CANCIÓN DE LA SELVA*)

Juan Diego de la selva
de los pájaros que cantan
rompiendo el silencio de la espera
tanto tiempo en el infinito
nadando en los ríos vírgenes
cuando la primera palabra aun no hecha carne
y has venido delante de la aurora
antes de que el sol brille en los bosques
tú cantas llorando
y nosotros lloramos de alegría.
Así Juan Diego
habitaste en el seno
de tu madre Guadalupe
mientras contamos los días
cuándo se acabe los llantos
dejando lugar a los pájaros de la selva
a cantar una canción de la vida
contigo, con tus padres.

Martín Bhisu, Paraguay

NYANYIAN RIMBA

Juan Diego dari rimba raya

Dari tempat burung berkicau

Kau hadir memecah sunyi penantian

Yang tak terhitung entah berapa lama

Kau berenang di sungai perawan

Bahkan ketika kata pertama belum menjadi daging

Engkau telah datang mendahului pagi hari

Sebelum matahari bersinar di rimba

Engkau menyanyi sambil menangis

Dan kami menangis gembira

Demikianlah, Juan Diego

Engkau diam di rahim Bunda Guadalupe

Sementara kami menghitung hari

Ketika berakhir air mata

Membiarkan burung-burung hutan

Menyanyikan lagu kehidupan

Bersamamu dan orang tua mu.

Martín Bhisu, Paraguay.

*) Puisi ini merupakan kiriman , Martin Bhisu, seorang sahabat, kakak, rekan seperjuangan.  Secara kebetulan atau memang ‘takdir’ dari Dia yang di atas, saya hampir selalu bersama Martin. Sewaktu masih mahasiwa, kami sudah bersahabat.  Majalah VOX, milik Seminari Tinggi Ledalero mempersatukan kami. Sejak saat itu saya bleajar banyak dari Martin tentang menulis (meski saya tidak pernah mencapai ‘style’ Martin dalam menulis yang begitu alamiah, mengalir apa adanya).
Saat selesai belajar, Martin mendaului saya di Paraguay Amerika Latin.  Ternyata tiga tahun kemudian, kami bertemu di Paraguay, negara yang dijuluki: “corazon de america” (jantung Amerika).

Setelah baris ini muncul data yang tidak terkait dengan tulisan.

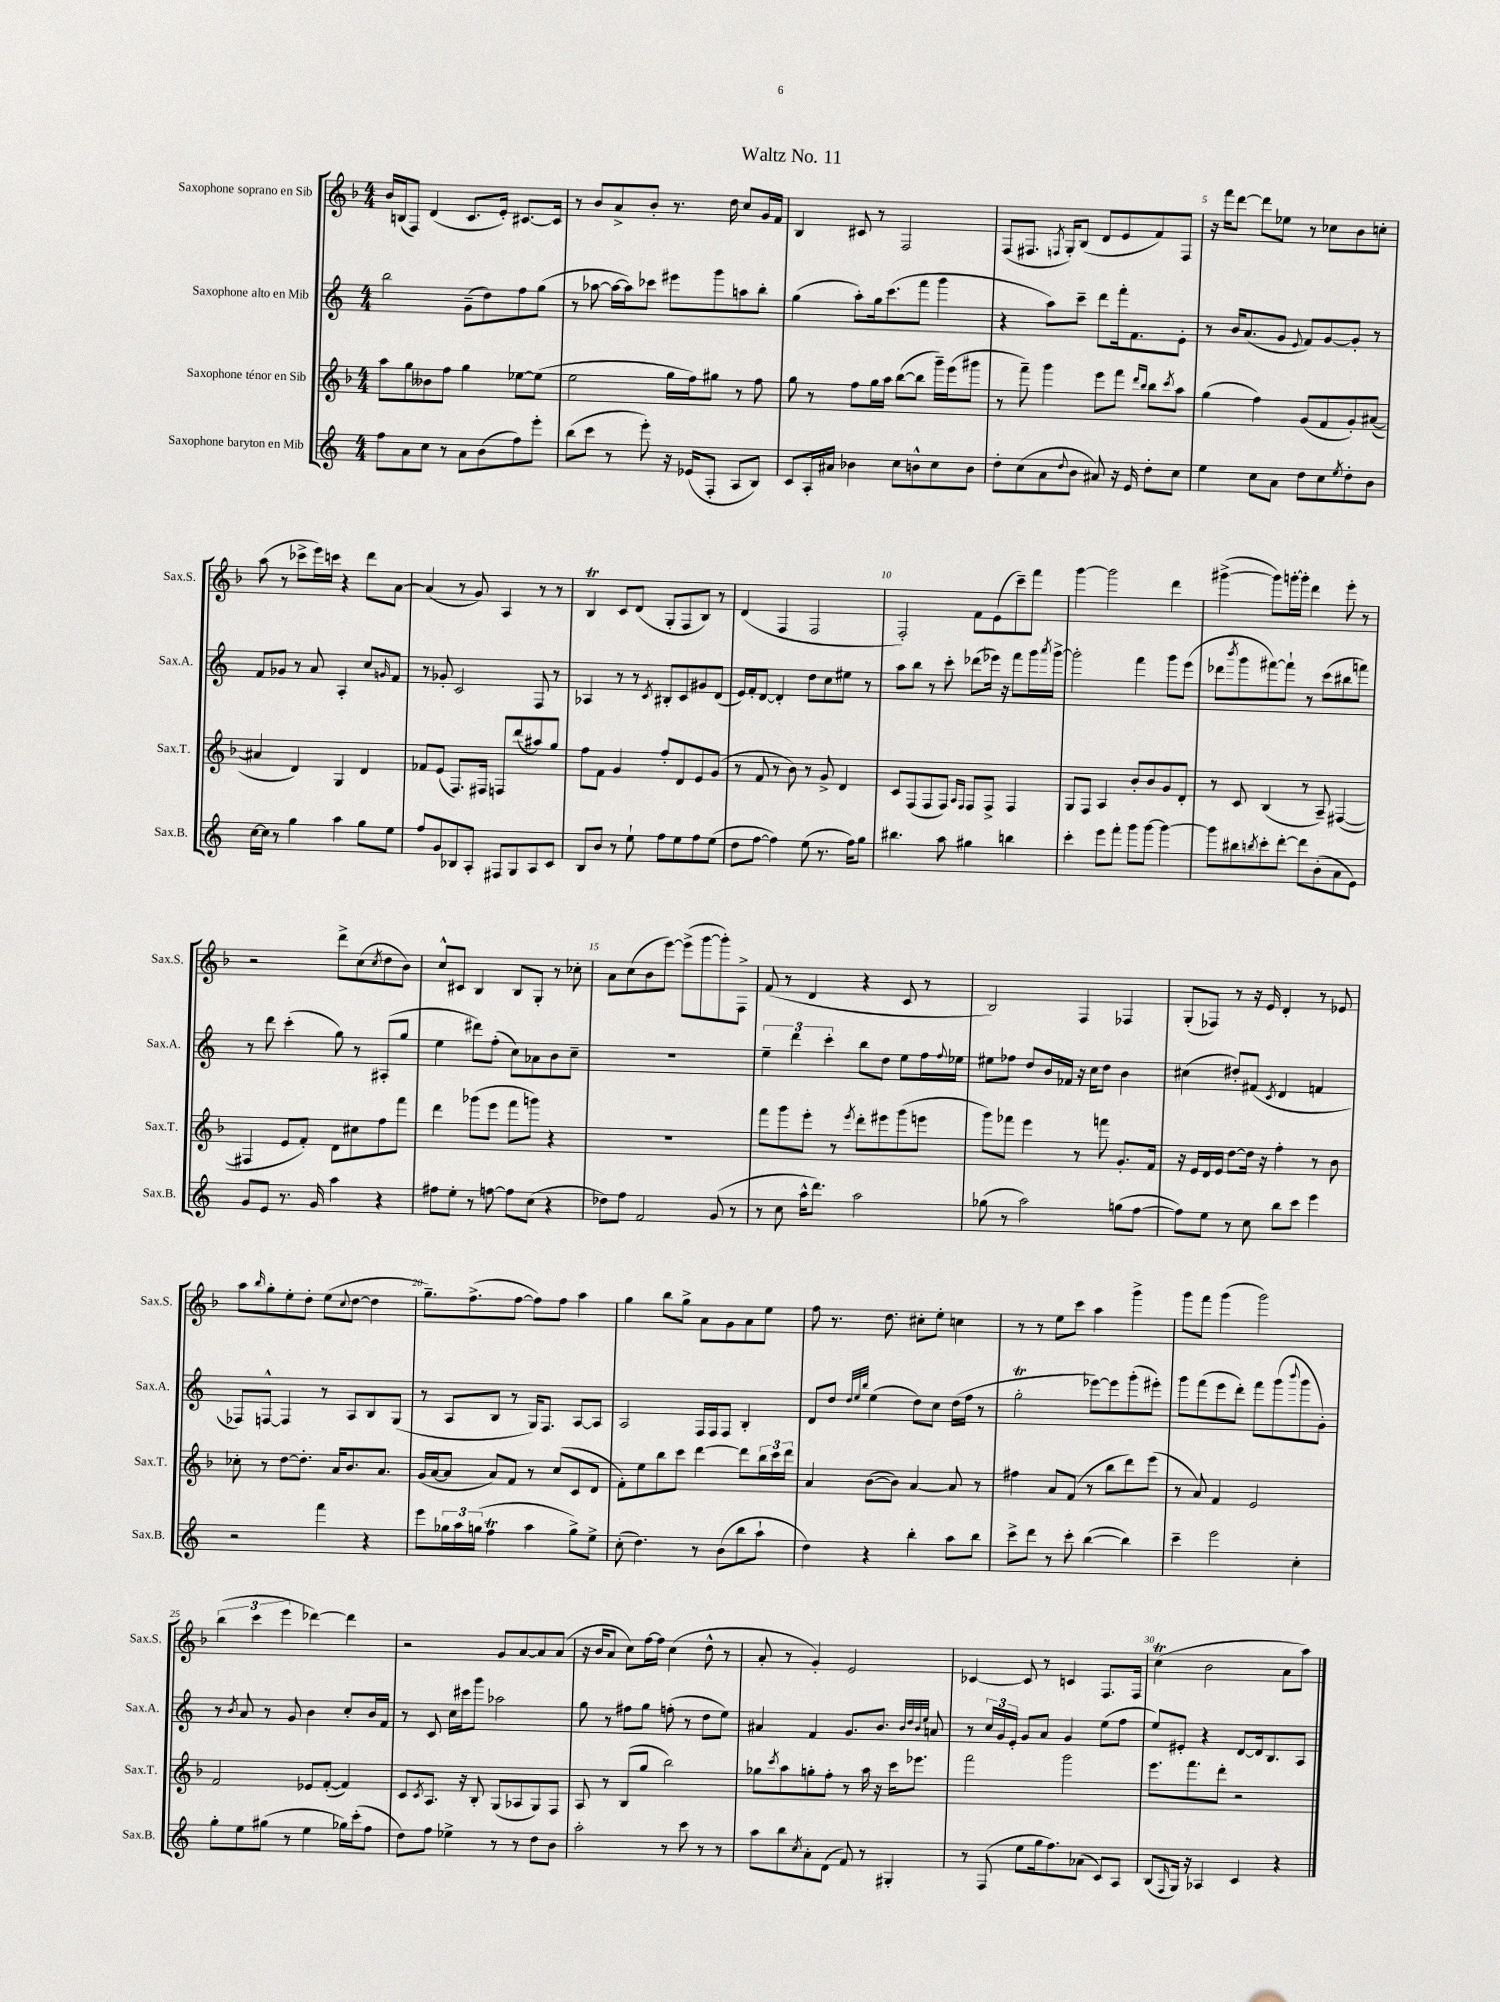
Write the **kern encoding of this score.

Tempat misi ini juga yang akhirnya memisahkan kami secara fisik.
Kebersamaan dengan Martin selalu inspiratif. Awalnya, rasanya dia cukup ‘acuh’ dan sama sekali ‘tidak bersahabat. Singkatnya tidak simpatik. Tetapi dalam ‘keasliannya’ ia menyimpan sesuatu yang luar biasa yang terus kami jaga dan pupuk sampai sekarang. Meski kenyataan, kami sudah tidak lagi ‘sejalan’ dalam panggilan,  tetapi dalam ide, kami semakin bersatu.
Mendengar kelahiran putra saya yang pertama, Martin dengan spontan mengirimkan sebuah puisi dengan isi utama berkisah tentang  misteri kehidupan, yang awalnya hanyalah ‘benih’ dalam bentuk sel yang menari-nari mencari pasangannya hingga akhirnya menghasilkan sebuah kehidupan. Sangat analogis, bila Martin membandingkannya bagi sebuah sungai perawan, di hutan rimba yang ‘berenang’ dalam kebebasan, membiarkan dia terbentuk oleh sang Empunya kehidupan.
Tidak hanya itu. Di keheningan itu, pecahlah tangisan yang membawa gembira. Ia hadir di tengah sebuah misteri, yang hanya Dia yang punya hidup bisa memberi jawaban pasti.